Rechtliche Grauzonen – moralische Leere
Juristisch ist der Vorgang kaum anzugreifen, doch in der politischen und öffentlichen Bewertung sorgt er für Kopfschütteln. Der betreffende Richter gilt als Windkraftbefürworter und soll gezielt in einem Nebenverfahren tätig geworden sein – zum denkbar „günstigsten Zeitpunkt“ für Betreiberinteressen, kurz vor der Rechtskraft der Regionalplanänderung „Wind“. Diese hätte den Bau solcher Anlagen außerhalb definierter Vorranggebiete weitgehend verhindert.
Besonders kritisiert wird auch der betroffene Waldeigentümer, der trotz öffentlicher Fördermittel für den Erhalt seiner Kulturgüter nun wirtschaftliche Interessen über Natur- und Artenschutz stellt. „Von einem Verantwortungsgefühl für das Allgemeinwohl ist hier nichts zu spüren“, so ein Sprecher der Initiative. Die geplanten Windräder würden keinen substanziellen Beitrag zur Energiewende leisten, da bereits ausreichend Vorrangflächen für Windkraft im Regionalplan vorgesehen seien.
Offene Fragen und juristische Prüfung
Neben den politischen und moralischen Fragen bleibt die technische Umsetzung unklar: Statiknachweise, Baugrunduntersuchungen und Netzanschlüsse fehlen bisher. Der Ausbau schwerlastfähiger Straßen, die Durchleitung neuer Stromtrassen durch Wald und Ortschaften sowie mögliche Enteignungen werfen weitere Schatten auf das Projekt.
Die Naturschutzverbände prüfen derweil mögliche Klagewege. „Der Eingriff in ein einzigartiges Naturgebiet ist nicht nur ökologisch fragwürdig, sondern könnte auch rechtlich angreifbar sein“, heißt es aus Verbandskreisen.
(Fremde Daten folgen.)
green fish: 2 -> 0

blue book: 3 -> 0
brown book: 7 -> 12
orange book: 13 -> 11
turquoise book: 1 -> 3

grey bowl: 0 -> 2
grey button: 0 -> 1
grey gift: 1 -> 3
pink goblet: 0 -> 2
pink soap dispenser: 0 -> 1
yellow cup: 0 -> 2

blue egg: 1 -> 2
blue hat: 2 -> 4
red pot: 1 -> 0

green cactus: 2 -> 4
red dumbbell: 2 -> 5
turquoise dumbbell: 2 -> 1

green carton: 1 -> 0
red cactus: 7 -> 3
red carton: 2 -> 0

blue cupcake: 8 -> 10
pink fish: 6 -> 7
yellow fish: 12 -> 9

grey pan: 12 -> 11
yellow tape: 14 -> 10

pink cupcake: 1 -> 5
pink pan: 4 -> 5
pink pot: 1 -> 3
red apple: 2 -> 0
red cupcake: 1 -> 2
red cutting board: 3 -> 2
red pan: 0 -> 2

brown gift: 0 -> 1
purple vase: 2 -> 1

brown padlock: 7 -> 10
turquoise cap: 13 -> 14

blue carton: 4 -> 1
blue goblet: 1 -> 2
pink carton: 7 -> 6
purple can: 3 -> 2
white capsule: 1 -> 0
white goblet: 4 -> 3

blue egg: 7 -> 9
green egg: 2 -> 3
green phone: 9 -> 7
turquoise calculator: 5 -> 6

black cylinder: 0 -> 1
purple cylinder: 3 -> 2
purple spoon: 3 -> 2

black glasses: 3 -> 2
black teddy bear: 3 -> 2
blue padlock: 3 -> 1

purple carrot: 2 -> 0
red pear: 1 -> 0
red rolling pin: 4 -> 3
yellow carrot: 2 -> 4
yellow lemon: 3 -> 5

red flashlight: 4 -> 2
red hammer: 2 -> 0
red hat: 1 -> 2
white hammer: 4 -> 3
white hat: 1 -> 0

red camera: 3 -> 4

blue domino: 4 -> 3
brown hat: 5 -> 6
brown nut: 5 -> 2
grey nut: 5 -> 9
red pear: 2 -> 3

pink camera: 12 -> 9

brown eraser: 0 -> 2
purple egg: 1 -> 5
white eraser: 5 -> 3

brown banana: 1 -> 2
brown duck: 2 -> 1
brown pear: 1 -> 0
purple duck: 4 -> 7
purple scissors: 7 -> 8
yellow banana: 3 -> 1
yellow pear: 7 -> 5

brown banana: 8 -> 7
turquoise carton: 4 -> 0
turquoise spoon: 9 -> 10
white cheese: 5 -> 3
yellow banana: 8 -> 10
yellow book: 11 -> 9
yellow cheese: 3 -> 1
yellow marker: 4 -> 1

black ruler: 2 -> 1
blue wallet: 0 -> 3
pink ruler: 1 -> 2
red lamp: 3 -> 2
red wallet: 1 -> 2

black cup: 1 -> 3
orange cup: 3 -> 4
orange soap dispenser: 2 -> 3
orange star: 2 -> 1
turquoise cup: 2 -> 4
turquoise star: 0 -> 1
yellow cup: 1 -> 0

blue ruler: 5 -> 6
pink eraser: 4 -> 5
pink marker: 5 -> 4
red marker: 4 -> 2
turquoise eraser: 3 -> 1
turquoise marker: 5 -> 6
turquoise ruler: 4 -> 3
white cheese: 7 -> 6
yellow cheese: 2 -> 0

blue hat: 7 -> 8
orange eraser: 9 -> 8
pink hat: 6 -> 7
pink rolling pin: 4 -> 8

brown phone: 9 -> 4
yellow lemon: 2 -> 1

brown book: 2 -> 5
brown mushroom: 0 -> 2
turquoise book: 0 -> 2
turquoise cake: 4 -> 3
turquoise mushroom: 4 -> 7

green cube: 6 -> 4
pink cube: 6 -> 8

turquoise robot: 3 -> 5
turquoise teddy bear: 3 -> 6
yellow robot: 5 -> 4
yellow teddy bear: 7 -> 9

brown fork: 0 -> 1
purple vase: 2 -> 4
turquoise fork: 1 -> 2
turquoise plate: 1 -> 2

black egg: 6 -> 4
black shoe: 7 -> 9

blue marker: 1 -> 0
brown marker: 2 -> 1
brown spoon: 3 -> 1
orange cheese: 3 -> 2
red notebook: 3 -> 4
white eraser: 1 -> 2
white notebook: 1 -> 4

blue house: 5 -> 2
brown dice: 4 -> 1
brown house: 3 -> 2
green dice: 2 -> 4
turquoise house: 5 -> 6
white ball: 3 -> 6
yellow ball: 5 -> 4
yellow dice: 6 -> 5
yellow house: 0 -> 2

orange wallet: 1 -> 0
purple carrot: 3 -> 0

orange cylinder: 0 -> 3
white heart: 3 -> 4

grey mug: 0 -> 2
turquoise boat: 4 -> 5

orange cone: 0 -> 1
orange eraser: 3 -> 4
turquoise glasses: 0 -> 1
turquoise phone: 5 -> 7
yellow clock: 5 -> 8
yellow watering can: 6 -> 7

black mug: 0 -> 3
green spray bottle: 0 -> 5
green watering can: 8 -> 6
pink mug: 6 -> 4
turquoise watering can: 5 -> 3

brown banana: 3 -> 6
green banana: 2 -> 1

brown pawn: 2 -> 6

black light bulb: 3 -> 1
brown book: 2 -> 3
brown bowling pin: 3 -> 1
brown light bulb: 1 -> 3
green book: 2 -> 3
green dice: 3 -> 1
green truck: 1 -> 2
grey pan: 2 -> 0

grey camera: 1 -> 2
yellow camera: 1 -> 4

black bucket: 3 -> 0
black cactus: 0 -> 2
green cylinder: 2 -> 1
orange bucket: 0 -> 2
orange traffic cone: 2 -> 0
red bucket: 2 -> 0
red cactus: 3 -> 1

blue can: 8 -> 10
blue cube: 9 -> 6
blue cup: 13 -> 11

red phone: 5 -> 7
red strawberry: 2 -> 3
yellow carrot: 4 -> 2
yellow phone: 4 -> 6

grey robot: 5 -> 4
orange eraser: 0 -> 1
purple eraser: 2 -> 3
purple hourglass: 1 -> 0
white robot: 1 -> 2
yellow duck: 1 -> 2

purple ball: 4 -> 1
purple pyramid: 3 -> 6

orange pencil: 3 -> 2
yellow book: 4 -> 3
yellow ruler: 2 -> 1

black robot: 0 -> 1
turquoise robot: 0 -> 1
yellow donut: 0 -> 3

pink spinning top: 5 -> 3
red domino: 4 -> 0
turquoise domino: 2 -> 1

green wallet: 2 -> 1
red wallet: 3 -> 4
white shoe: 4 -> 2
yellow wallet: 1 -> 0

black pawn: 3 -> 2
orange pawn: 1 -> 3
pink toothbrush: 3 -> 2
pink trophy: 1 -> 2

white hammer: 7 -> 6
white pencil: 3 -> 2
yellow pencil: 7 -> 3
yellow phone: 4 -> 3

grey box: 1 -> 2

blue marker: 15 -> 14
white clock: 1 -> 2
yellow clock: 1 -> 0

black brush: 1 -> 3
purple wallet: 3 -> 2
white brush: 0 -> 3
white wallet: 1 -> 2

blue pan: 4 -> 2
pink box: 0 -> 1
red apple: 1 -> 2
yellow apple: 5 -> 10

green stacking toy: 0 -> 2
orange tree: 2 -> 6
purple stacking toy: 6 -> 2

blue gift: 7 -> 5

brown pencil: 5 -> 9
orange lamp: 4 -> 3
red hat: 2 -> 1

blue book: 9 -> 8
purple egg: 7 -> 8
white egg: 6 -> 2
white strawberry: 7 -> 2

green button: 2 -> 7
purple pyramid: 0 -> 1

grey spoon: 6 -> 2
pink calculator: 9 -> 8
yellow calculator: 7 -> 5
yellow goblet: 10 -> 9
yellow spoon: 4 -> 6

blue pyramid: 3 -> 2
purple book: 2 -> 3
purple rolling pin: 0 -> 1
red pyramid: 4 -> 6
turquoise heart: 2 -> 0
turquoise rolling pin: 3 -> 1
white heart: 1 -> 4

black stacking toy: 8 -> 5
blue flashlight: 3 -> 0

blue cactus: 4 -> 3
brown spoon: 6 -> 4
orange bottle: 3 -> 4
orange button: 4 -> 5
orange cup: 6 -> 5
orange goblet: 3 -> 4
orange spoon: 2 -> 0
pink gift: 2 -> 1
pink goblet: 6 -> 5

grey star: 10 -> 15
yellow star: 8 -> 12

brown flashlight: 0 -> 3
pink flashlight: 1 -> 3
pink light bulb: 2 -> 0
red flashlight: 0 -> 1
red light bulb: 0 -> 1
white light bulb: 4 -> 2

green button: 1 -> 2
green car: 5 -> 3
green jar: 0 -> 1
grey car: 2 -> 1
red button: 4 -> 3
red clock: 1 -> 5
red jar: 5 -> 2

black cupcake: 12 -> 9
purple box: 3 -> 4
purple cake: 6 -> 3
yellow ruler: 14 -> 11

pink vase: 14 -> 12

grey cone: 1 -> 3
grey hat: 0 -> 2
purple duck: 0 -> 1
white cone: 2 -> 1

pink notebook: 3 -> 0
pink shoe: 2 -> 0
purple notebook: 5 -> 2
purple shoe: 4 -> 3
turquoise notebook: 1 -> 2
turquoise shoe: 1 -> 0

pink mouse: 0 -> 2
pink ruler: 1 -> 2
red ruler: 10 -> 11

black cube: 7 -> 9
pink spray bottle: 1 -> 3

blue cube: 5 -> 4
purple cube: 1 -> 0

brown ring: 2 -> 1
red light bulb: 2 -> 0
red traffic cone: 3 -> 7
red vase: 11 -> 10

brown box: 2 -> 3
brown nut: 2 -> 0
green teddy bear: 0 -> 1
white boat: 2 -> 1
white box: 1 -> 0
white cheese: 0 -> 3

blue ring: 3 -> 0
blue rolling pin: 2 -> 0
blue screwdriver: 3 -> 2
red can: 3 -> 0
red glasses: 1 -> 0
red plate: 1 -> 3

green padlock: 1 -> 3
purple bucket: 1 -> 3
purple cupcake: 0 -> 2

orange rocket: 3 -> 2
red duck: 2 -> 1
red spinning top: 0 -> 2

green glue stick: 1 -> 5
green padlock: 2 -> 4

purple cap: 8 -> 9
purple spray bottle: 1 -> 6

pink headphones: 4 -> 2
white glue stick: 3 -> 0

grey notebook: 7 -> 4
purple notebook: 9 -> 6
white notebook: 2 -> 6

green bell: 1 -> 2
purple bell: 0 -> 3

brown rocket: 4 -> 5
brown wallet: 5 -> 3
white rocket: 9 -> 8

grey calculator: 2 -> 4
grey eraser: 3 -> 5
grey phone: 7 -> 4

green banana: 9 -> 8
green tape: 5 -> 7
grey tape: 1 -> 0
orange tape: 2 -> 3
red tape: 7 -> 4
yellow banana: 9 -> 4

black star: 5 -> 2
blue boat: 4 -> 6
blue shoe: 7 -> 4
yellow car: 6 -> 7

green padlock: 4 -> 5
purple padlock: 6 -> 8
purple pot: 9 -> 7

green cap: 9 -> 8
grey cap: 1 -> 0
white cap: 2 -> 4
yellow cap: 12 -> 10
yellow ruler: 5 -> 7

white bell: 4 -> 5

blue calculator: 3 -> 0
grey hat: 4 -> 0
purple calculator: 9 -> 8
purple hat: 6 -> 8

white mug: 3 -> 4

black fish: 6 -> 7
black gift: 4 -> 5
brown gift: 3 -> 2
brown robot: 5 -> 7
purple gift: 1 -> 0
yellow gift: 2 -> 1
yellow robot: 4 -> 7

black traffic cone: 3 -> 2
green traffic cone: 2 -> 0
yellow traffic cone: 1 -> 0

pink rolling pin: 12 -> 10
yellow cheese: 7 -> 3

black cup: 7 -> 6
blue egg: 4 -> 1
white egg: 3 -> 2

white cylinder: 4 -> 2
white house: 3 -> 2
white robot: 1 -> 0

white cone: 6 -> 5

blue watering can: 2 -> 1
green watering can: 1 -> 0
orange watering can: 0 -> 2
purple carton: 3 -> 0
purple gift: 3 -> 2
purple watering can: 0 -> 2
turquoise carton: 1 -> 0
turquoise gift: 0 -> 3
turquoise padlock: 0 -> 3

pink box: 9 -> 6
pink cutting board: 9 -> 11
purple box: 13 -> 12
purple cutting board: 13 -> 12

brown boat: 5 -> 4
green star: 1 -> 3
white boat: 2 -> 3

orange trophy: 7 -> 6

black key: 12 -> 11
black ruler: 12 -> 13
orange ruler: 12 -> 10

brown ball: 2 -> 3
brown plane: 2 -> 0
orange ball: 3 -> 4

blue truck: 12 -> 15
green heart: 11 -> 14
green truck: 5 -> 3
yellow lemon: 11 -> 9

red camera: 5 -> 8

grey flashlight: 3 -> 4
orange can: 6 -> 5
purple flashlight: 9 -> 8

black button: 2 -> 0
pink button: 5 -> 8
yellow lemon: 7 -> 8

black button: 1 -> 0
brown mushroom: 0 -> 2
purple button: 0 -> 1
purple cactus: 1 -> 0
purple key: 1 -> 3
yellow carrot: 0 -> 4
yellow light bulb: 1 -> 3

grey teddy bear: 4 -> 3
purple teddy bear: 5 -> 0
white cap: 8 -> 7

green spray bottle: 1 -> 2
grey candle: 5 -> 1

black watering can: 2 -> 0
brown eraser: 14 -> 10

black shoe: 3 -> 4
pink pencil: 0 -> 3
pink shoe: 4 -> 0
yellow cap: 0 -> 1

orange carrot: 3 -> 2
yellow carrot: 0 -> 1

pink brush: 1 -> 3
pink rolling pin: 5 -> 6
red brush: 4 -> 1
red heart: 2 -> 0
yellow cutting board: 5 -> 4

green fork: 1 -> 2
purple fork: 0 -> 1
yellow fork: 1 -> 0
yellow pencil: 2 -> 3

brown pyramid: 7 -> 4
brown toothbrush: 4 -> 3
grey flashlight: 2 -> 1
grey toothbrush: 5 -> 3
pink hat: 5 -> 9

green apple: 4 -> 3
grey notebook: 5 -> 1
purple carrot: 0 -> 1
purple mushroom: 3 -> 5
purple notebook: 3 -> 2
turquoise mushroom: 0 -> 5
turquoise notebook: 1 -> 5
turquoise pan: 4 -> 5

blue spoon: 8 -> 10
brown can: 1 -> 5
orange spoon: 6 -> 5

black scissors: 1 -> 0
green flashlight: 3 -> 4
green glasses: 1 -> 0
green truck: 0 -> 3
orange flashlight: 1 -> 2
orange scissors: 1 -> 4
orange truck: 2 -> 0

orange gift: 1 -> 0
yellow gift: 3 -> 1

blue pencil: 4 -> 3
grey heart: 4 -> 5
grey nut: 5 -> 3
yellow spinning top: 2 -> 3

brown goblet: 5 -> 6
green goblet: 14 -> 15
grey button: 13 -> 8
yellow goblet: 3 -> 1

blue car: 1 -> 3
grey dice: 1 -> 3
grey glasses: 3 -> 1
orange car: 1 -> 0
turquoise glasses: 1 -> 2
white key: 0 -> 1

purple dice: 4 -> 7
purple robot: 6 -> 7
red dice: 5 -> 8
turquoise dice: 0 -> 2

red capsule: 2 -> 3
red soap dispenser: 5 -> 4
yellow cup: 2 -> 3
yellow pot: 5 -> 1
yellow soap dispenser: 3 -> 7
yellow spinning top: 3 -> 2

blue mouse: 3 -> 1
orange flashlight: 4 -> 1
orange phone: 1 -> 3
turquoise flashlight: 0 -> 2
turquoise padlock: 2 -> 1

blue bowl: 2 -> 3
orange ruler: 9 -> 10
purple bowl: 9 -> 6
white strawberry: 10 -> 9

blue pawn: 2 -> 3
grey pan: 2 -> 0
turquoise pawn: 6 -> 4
Appell an die Politik: EEG anpassen, Natur schützen
Im Zentrum der Debatte steht nun das Erneuerbare-Energien-Gesetz (EEG), das den Ausbau von Windkraft als „überragendes öffentliches Interesse“ einstuft – ein Vorrang, der laut Kritikern dringend überarbeitet werden müsse. Denn wo dieser Anspruch pauschal alle anderen Schutzgüter verdrängt, wird die Natur zur Verliererin der Energiewende.
Die Forderung ist klar: Der neue Bundestag muss handeln – und aus der „Causa Gauseköte“ lernen. Bis dahin bleibt bei vielen ein bitterer Nachgeschmack. Die Zukunft einer der landschaftlich schönsten Regionen Nordrhein-Westfalens hängt am seidenen Faden.